Do you think that it could be somehow linked with OS or Office app language setting?

What is your system language? macOS renames some styles automatically in menus. You could try and add a localized style name, but I don’t know if that works.

Swedish, but translation Bold to Swedish is not Fat :confused: I will try localized style name, thanks

In the screenshot you posted, I read Fet, not Fat.

Apple’s translations are generally not good. Book is literally translated to Buch in German, for instance, which is not the German term for a font weight.

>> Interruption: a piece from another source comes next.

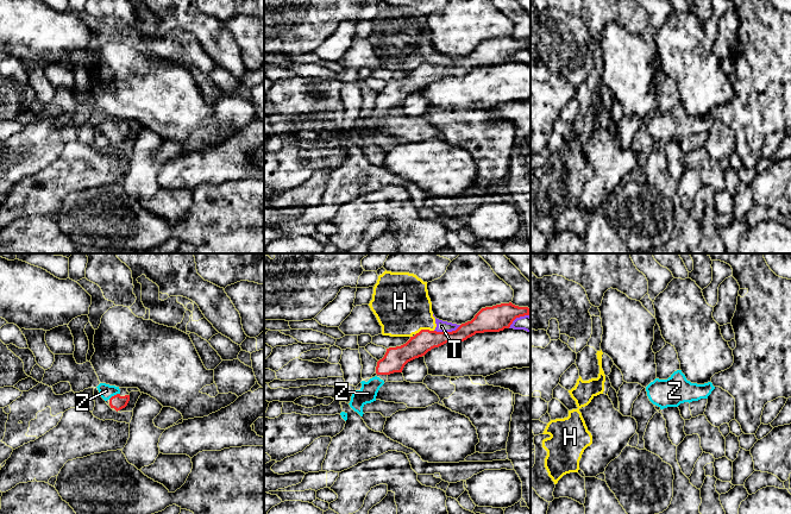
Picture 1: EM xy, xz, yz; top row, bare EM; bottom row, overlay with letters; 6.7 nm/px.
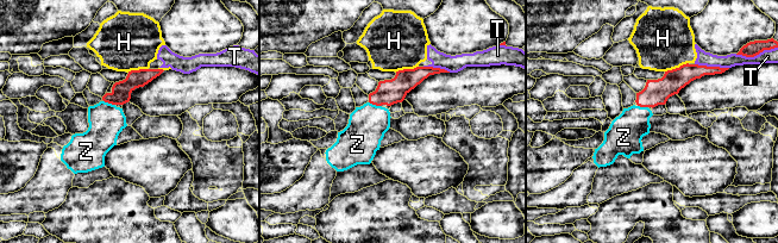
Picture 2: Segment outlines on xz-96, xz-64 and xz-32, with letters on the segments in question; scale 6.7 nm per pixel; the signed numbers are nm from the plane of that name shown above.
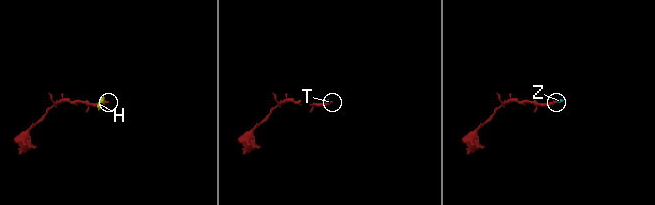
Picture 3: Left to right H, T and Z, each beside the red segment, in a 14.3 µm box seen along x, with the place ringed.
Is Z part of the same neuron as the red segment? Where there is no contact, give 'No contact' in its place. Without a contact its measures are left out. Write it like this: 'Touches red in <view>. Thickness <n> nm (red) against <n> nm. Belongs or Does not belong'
Touches red in xy. Thickness 100 nm (red) against 90 nm. Belongs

A costumer just reported to us the exact same issue Displaay is describing. I tested the font family on Mac Ms Word and the the styles within the family are not displaying correctly (like shown above). also the style linking is all messed up. I checked the Glyph files and opened the OTFs and everything is correct. Also run some FDK reports and nothing comes up. Still the fonts have this problem in Word. I just exported the fonts again with the last version of Glyphs and the problem is gone. The thing is that I still can’t find the difference between the the new fonts and the faulty fonts. I know that the problem came from the Glyphs version that generated them, because I have a couple more families with the same problem (they were generated around the same time). Do you know what happened? What caused it? What is in a font that determines the Order of the fonts in family in the word menu?

Word has its own font cache, so be careful. Best to always test in a fresh user. Hard to exclude an interaction with a previous font version.